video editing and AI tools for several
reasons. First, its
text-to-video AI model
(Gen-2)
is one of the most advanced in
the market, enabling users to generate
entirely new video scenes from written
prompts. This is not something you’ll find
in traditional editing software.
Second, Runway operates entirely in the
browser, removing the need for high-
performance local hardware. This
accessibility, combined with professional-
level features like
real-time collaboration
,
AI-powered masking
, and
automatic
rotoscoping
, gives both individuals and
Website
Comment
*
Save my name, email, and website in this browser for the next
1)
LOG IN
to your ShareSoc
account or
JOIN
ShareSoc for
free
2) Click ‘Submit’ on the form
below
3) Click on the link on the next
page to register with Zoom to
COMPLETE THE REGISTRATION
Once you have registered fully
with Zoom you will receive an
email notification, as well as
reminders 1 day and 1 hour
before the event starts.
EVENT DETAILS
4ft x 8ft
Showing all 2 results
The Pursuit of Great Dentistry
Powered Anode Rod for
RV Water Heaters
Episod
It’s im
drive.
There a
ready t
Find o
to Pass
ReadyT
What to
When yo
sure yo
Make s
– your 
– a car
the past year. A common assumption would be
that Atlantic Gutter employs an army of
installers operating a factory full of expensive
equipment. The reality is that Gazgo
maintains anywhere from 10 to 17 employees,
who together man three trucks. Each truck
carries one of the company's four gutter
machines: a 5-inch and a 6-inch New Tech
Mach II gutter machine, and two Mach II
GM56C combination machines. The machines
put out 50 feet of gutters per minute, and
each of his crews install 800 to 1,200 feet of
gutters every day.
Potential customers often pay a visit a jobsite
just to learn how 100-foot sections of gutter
::::
#### Exercise goal
Rewrite every one of the items above, replacing "browser" with "web browser" wherever it occurs and leaving everything else unchanged.

#### Reply to the task
video editing and AI tools for several
reasons. First, its
text-to-video AI model
(Gen-2)
is one of the most advanced in
the market, enabling users to generate
entirely new video scenes from written
prompts. This is not something you’ll find
in traditional editing software.
Second, Runway operates entirely in the
web browser, removing the need for high-
performance local hardware. This
accessibility, combined with professional-
level features like
real-time collaboration
,
AI-powered masking
, and
automatic
rotoscoping
, gives both individuals and
Website
Comment
*
Save my name, email, and website in this web browser for the next
1)
LOG IN
to your ShareSoc
account or
JOIN
ShareSoc for
free
2) Click ‘Submit’ on the form
below
3) Click on the link on the next
page to register with Zoom to
COMPLETE THE REGISTRATION
Once you have registered fully
with Zoom you will receive an
email notification, as well as
reminders 1 day and 1 hour
before the event starts.
EVENT DETAILS
4ft x 8ft
Showing all 2 results
The Pursuit of Great Dentistry
Powered Anode Rod for
RV Water Heaters
Episod
It’s im
drive.
There a
ready t
Find o
to Pass
ReadyT
What to
When yo
sure yo
Make s
– your 
– a car
the past year. A common assumption would be
that Atlantic Gutter employs an army of
installers operating a factory full of expensive
equipment. The reality is that Gazgo
maintains anywhere from 10 to 17 employees,
who together man three trucks. Each truck
carries one of the company's four gutter
machines: a 5-inch and a 6-inch New Tech
Mach II gutter machine, and two Mach II
GM56C combination machines. The machines
put out 50 feet of gutters per minute, and
each of his crews install 800 to 1,200 feet of
gutters every day.
Potential customers often pay a visit a jobsite
just to learn how 100-foot sections of gutter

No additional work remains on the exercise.